Earthquakes, in any given place, are rare and the processes that cause them not always fully understood. There is no widely accepted scientific method for predicting the precise location and time of earthquakes.
However, in April 2009 a laboratory technician, Gioacchino Giuliani, claimed to have predicted an earthquake in advance. He did so by monitoring emissions of radon gas from the ground. However, his warnings were not heeded and he was reported to the police. One week later, a magnitude 6.3 earthquake struck the town of L’Aquila in Italy. The resulting destruction caused the deaths of around 300 people, with many thousands injured or made homeless.
Did Giuliani predict the earthquake? Increases in radon gas have previously been observed prior to earthquakes. However, earthquakes have also been observed without prior releases in radon gas, so it cannot be used as a reliable precursor. Additionally, releases of radon gas have been observed and no earthquake has followed, so it is also necessary to predict when earthquakes won’t happen. Otherwise false alarms might lead to a loss of credibility and ignorance of further warnings.
Would it have made any difference if the warning had been listened to? It turned out that Giuliani’s prediction was inaccurate by about 55 km. In the event that the warning had been acted on, it might have resulted in people being evacuated from an area that turned out to be safe, into an area of higher risk.
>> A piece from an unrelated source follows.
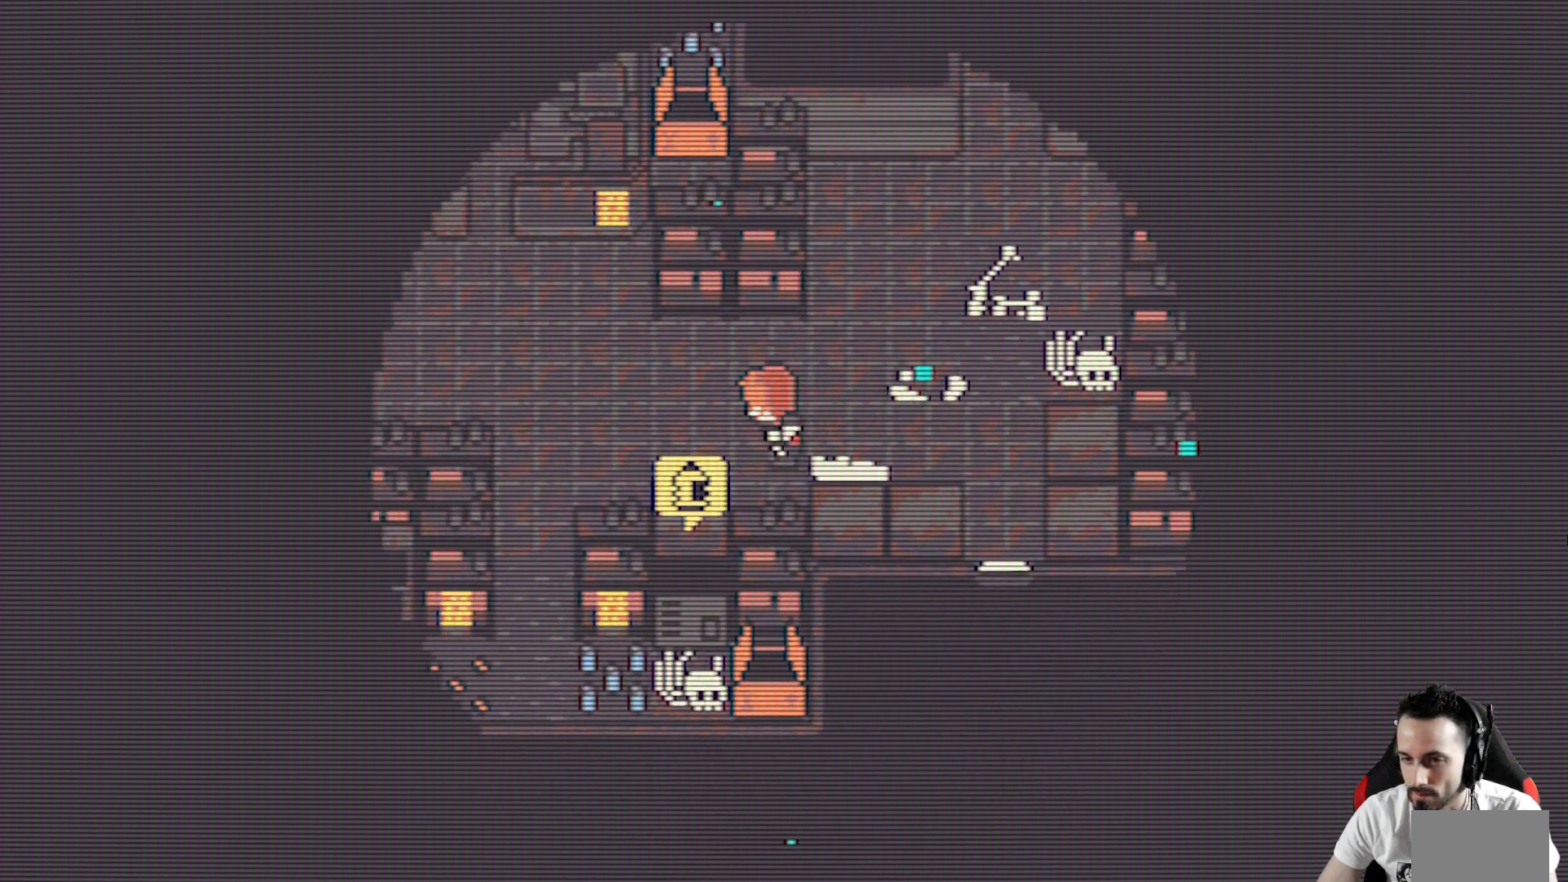
{"keys": ["down", "x"], "events": [[217, "down", "down"], [317, "left", "up"]]}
The story has resurfaced because the Prosecutor’s Office of L’Aquila recently indicted a number of seismologists and civil protection officials for manslaughter, for failing to warn the local population of the earthquake. However, predictions of such hazards are only useful when based on reliable scientific methods (reducing false alarms) and have the precision required to allow an appropriate emergency response.